##### TASK MATERIAL
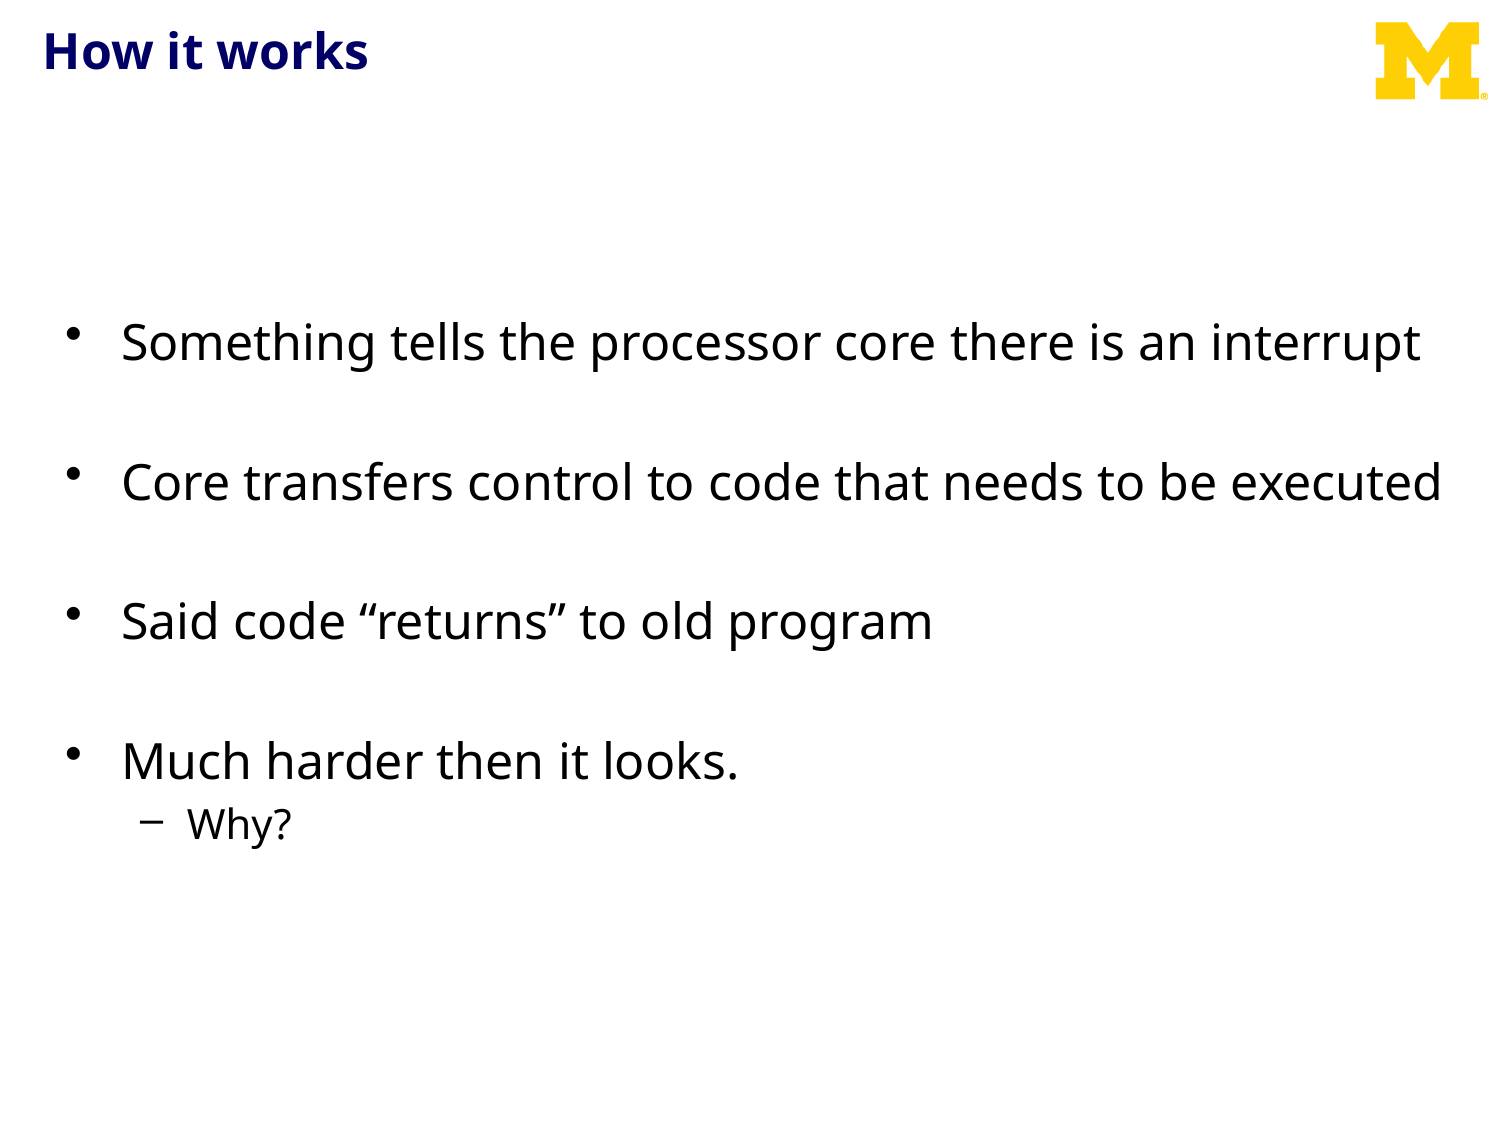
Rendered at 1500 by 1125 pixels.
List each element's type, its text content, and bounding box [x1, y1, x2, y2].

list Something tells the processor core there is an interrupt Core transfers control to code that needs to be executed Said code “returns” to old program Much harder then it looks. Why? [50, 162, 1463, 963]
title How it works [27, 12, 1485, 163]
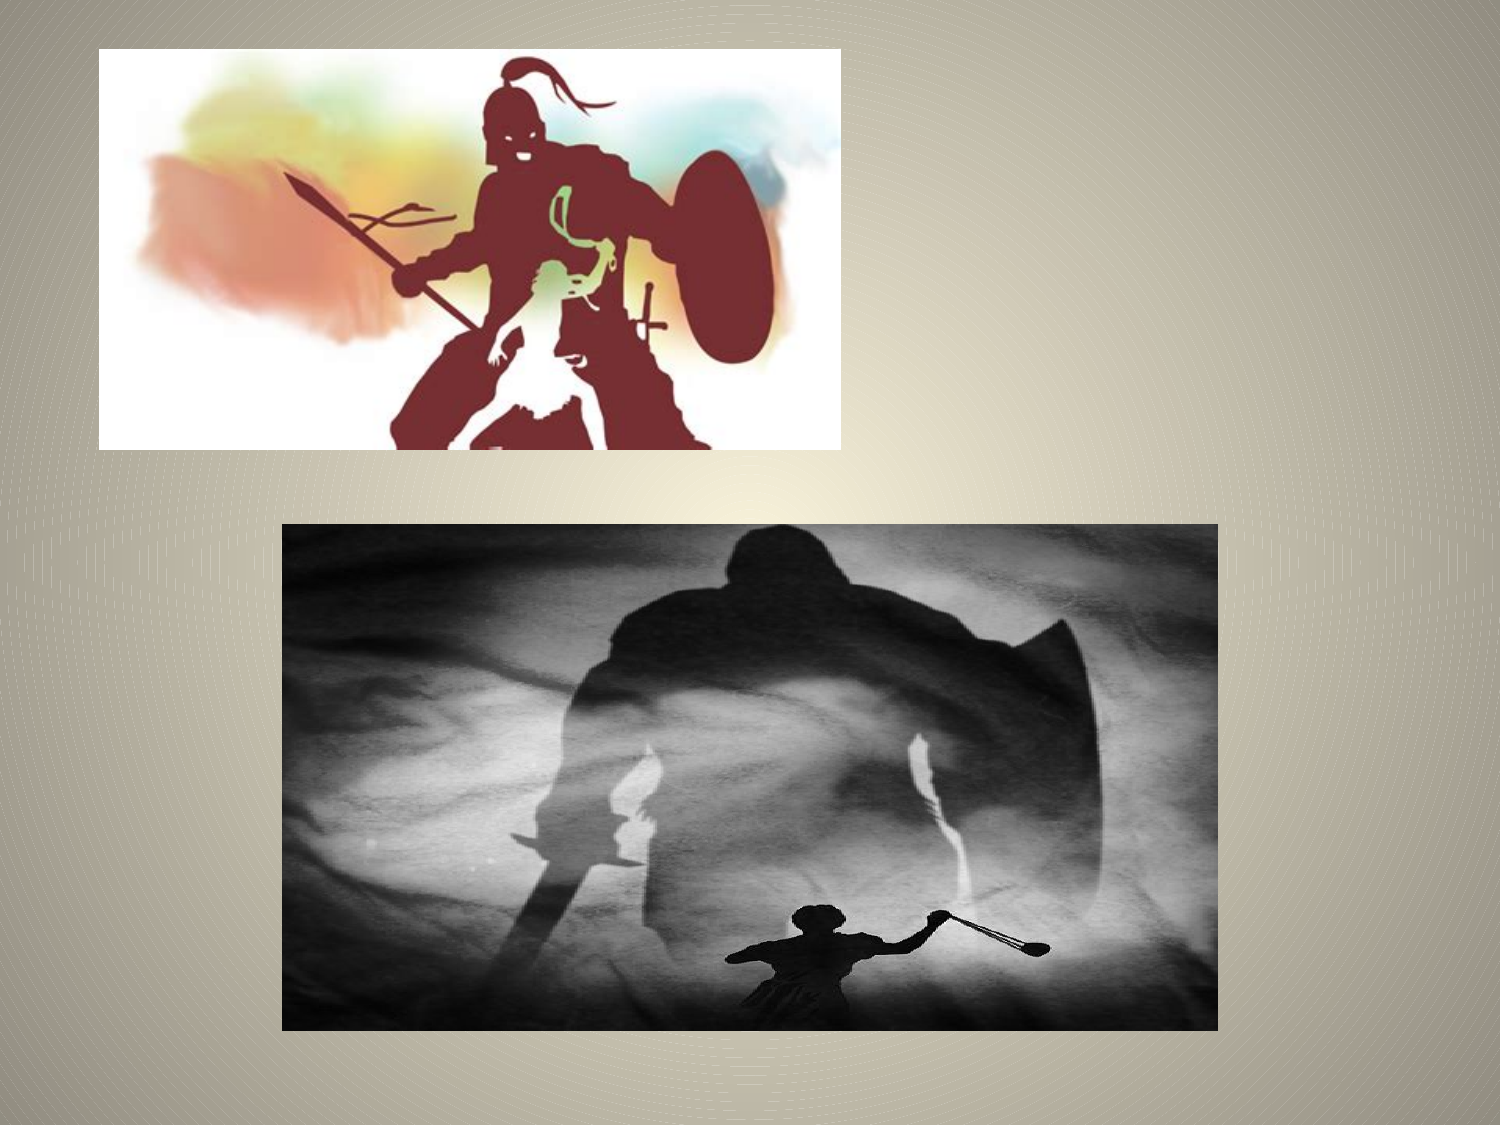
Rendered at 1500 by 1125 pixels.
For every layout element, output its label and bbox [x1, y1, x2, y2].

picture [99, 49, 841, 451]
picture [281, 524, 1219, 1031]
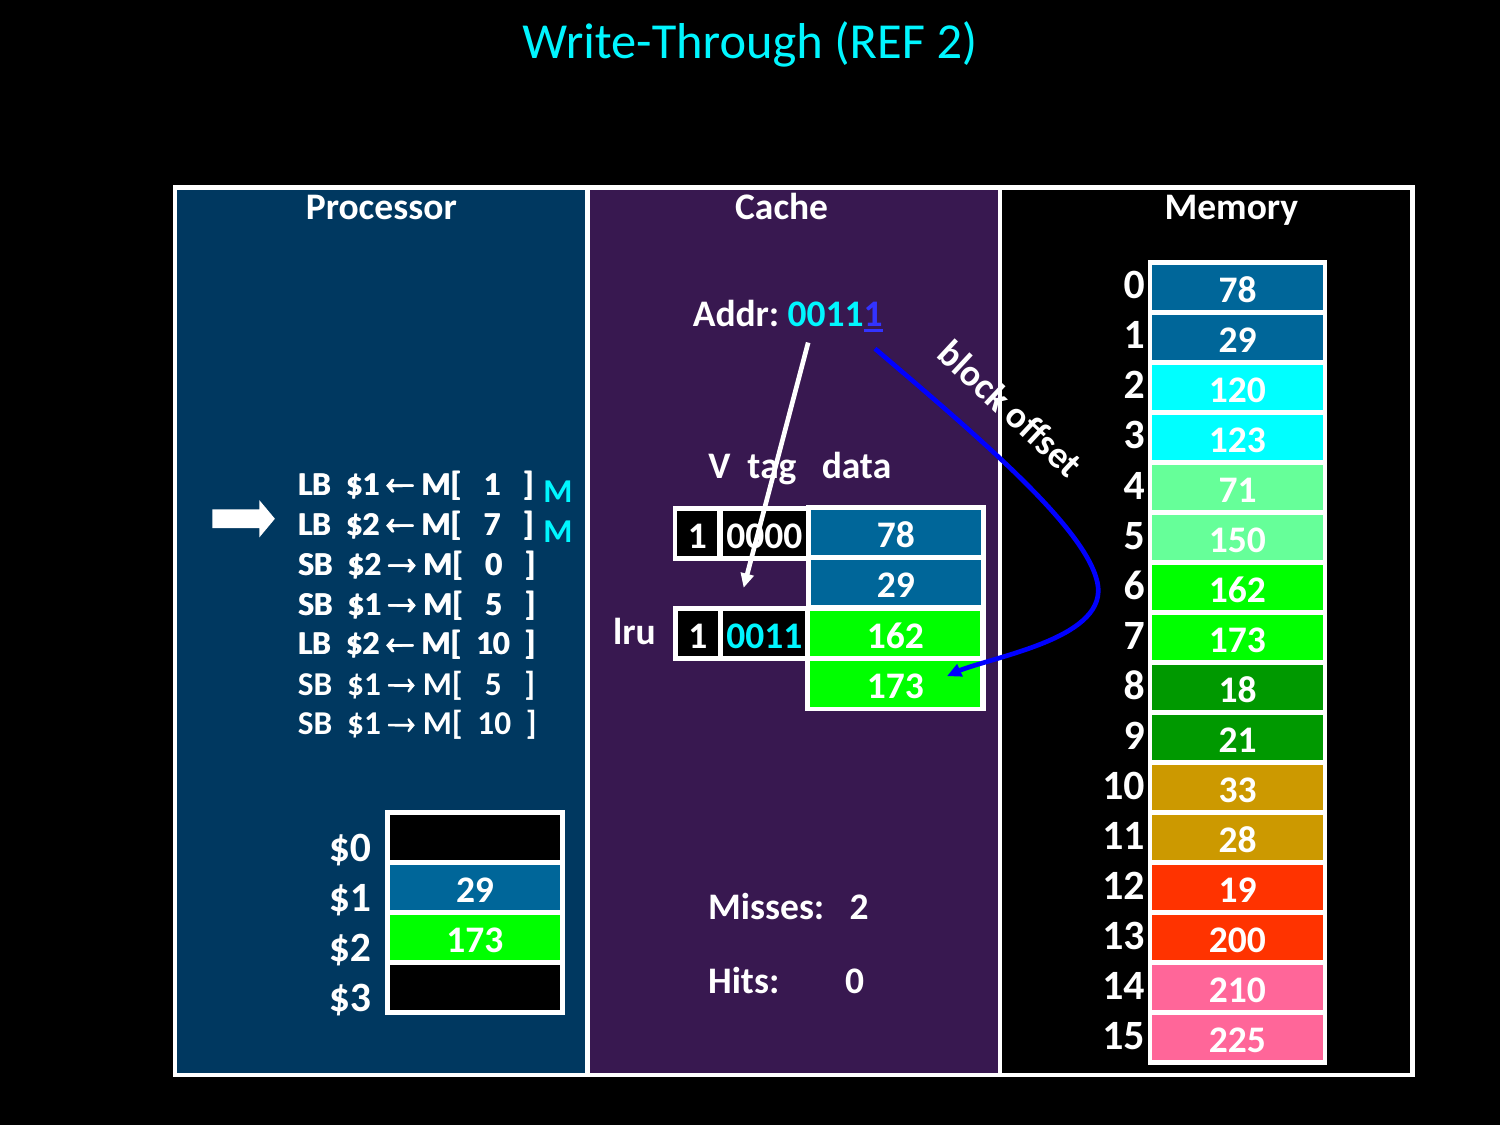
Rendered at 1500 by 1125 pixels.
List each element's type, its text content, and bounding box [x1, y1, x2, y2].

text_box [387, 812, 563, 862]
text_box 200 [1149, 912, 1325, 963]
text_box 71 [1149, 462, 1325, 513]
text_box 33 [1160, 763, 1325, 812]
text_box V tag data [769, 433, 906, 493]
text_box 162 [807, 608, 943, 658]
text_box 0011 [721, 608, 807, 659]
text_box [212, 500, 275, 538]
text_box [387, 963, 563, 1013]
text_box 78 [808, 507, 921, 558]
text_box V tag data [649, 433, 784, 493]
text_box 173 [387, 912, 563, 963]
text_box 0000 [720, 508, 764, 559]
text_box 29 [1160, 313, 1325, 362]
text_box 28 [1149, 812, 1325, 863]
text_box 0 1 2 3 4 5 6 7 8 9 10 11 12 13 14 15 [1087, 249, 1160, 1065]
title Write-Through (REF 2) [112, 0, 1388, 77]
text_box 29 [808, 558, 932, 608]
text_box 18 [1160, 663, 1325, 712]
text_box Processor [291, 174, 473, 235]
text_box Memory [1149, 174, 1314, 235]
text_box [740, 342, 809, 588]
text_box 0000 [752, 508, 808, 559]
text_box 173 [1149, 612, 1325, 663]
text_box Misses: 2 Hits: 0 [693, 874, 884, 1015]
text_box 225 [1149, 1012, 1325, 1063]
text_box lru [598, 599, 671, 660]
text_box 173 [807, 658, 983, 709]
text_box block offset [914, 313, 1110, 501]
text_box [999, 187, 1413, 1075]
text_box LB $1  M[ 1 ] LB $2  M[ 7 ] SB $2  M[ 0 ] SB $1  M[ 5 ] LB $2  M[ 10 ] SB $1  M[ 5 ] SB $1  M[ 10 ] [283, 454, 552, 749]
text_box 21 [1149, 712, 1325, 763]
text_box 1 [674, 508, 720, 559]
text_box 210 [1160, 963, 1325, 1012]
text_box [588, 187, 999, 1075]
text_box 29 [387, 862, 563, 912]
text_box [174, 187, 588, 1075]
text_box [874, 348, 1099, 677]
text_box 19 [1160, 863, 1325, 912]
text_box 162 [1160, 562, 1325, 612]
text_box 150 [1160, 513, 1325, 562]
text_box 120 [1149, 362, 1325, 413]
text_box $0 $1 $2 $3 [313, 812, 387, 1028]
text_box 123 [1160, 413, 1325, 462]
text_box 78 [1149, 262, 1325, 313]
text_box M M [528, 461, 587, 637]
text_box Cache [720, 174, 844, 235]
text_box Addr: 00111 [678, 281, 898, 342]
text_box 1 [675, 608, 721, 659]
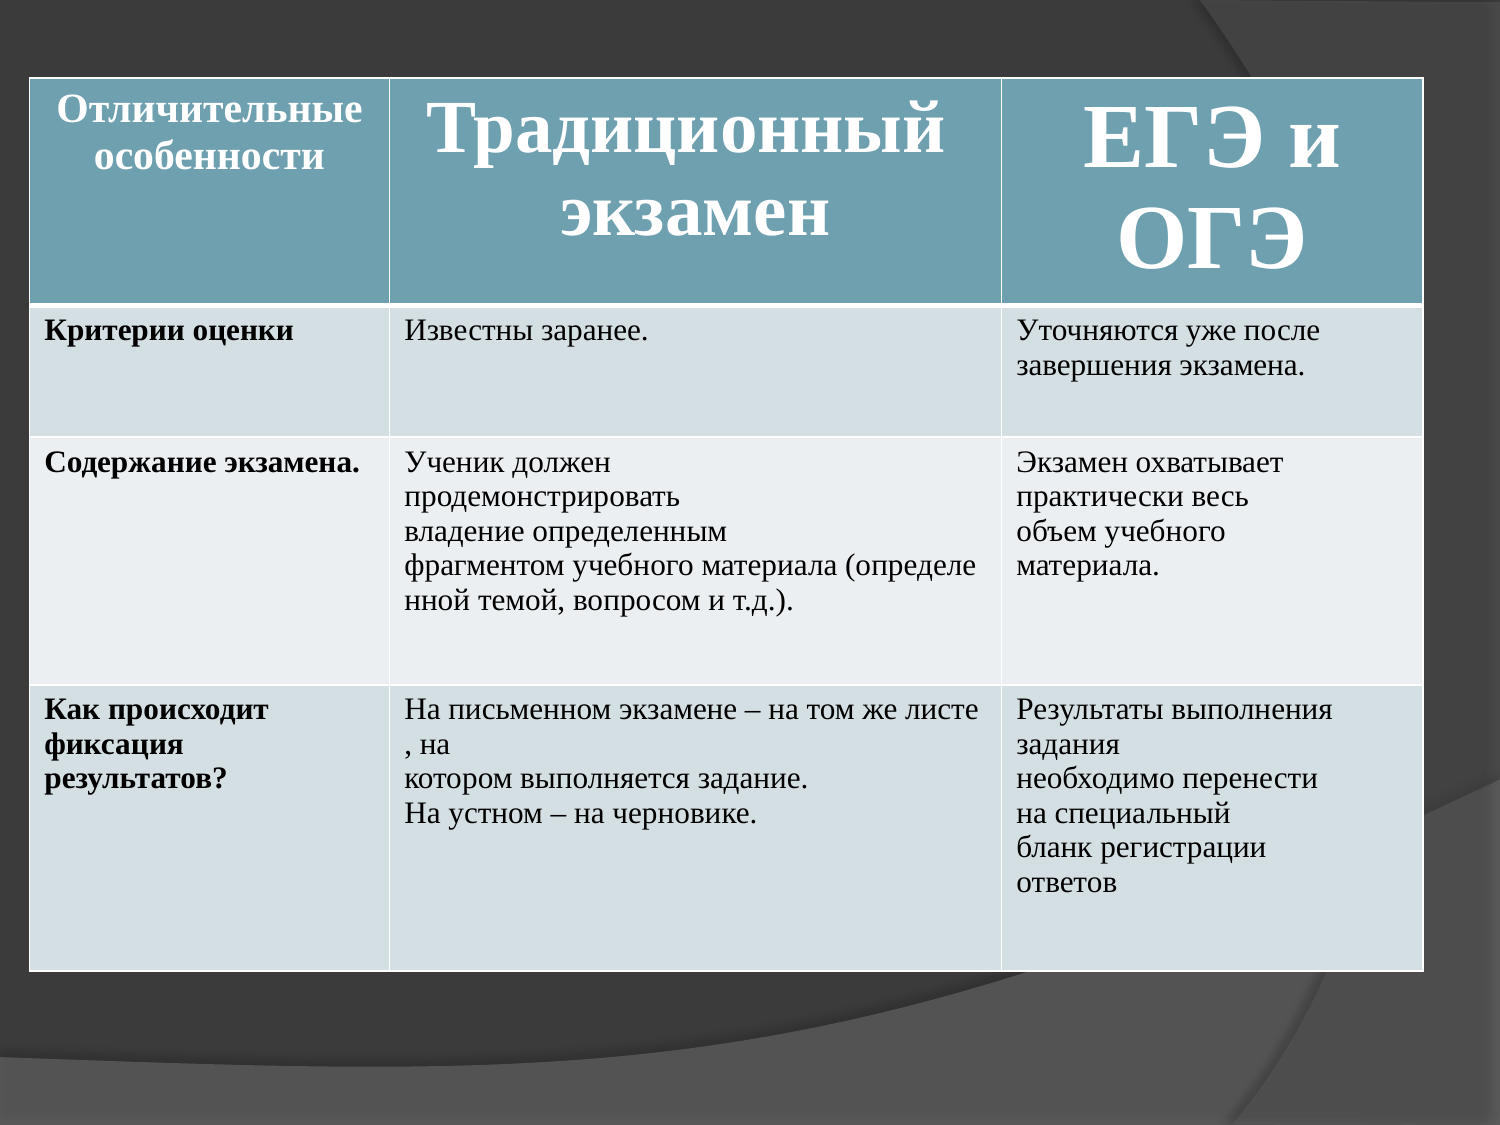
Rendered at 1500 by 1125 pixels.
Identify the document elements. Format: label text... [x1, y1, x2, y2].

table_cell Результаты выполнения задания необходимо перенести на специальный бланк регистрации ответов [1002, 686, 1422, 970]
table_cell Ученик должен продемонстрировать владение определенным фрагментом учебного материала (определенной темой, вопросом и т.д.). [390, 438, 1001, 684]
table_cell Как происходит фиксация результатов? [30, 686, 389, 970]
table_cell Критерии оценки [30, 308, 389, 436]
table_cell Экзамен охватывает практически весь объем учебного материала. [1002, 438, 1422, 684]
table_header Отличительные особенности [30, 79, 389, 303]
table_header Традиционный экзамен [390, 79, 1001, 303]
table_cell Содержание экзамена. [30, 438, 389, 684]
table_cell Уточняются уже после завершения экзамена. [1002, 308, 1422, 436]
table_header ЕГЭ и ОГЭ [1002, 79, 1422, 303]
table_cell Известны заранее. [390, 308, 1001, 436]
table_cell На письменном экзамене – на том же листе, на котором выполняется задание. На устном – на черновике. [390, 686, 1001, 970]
##########
Please output the material above unchanged, apart from removing the pictures.

● **YOUR RESPONSE**
Rendered at 1500 by 1125 pixels.
List each element's type, its text content, and bounding box [x1, y1, x2, y2].

list Something tells the processor core there is an interrupt Core transfers control to code that needs to be executed Said code “returns” to old program Much harder then it looks. Why? [50, 162, 1463, 963]
title How it works [27, 12, 1485, 163]
Rendered at 1500 by 1125 pixels.
For every layout element, output its label and bbox [x1, y1, x2, y2].

picture [99, 49, 841, 451]
picture [281, 524, 1219, 1031]
Rendered at 1500 by 1125 pixels.
List each element's type, its text content, and bounding box [x1, y1, x2, y2].

text_box [387, 812, 563, 862]
text_box 200 [1149, 912, 1325, 963]
text_box 71 [1149, 462, 1325, 513]
text_box 33 [1160, 763, 1325, 812]
text_box V tag data [769, 433, 906, 493]
text_box 162 [807, 608, 943, 658]
text_box 0011 [721, 608, 807, 659]
text_box [212, 500, 275, 538]
text_box [387, 963, 563, 1013]
text_box 78 [808, 507, 921, 558]
text_box V tag data [649, 433, 784, 493]
text_box 173 [387, 912, 563, 963]
text_box 0000 [720, 508, 764, 559]
text_box 29 [1160, 313, 1325, 362]
text_box 28 [1149, 812, 1325, 863]
text_box 0 1 2 3 4 5 6 7 8 9 10 11 12 13 14 15 [1087, 249, 1160, 1065]
title Write-Through (REF 2) [112, 0, 1388, 77]
text_box 29 [808, 558, 932, 608]
text_box 18 [1160, 663, 1325, 712]
text_box Processor [291, 174, 473, 235]
text_box Memory [1149, 174, 1314, 235]
text_box [740, 342, 809, 588]
text_box 0000 [752, 508, 808, 559]
text_box 173 [1149, 612, 1325, 663]
text_box Misses: 2 Hits: 0 [693, 874, 884, 1015]
text_box 225 [1149, 1012, 1325, 1063]
text_box lru [598, 599, 671, 660]
text_box 173 [807, 658, 983, 709]
text_box block offset [914, 313, 1110, 501]
text_box [999, 187, 1413, 1075]
text_box LB $1  M[ 1 ] LB $2  M[ 7 ] SB $2  M[ 0 ] SB $1  M[ 5 ] LB $2  M[ 10 ] SB $1  M[ 5 ] SB $1  M[ 10 ] [283, 454, 552, 749]
text_box 21 [1149, 712, 1325, 763]
text_box 1 [674, 508, 720, 559]
text_box 210 [1160, 963, 1325, 1012]
text_box [588, 187, 999, 1075]
text_box 29 [387, 862, 563, 912]
text_box [174, 187, 588, 1075]
text_box [874, 348, 1099, 677]
text_box 19 [1160, 863, 1325, 912]
text_box 162 [1160, 562, 1325, 612]
text_box 150 [1160, 513, 1325, 562]
text_box 120 [1149, 362, 1325, 413]
text_box $0 $1 $2 $3 [313, 812, 387, 1028]
text_box 123 [1160, 413, 1325, 462]
text_box 78 [1149, 262, 1325, 313]
text_box M M [528, 461, 587, 637]
text_box Cache [720, 174, 844, 235]
text_box Addr: 00111 [678, 281, 898, 342]
text_box 1 [675, 608, 721, 659]
Rendered at 1500 by 1125 pixels.
Identify the document elements. Format: label text... [x1, y1, x2, y2].

table_cell Результаты выполнения задания необходимо перенести на специальный бланк регистрации ответов [1002, 686, 1422, 970]
table_cell Ученик должен продемонстрировать владение определенным фрагментом учебного материала (определенной темой, вопросом и т.д.). [390, 438, 1001, 684]
table_cell Как происходит фиксация результатов? [30, 686, 389, 970]
table_cell Критерии оценки [30, 308, 389, 436]
table_cell Экзамен охватывает практически весь объем учебного материала. [1002, 438, 1422, 684]
table_header Отличительные особенности [30, 79, 389, 303]
table_header Традиционный экзамен [390, 79, 1001, 303]
table_cell Содержание экзамена. [30, 438, 389, 684]
table_cell Уточняются уже после завершения экзамена. [1002, 308, 1422, 436]
table_header ЕГЭ и ОГЭ [1002, 79, 1422, 303]
table_cell Известны заранее. [390, 308, 1001, 436]
table_cell На письменном экзамене – на том же листе, на котором выполняется задание. На устном – на черновике. [390, 686, 1001, 970]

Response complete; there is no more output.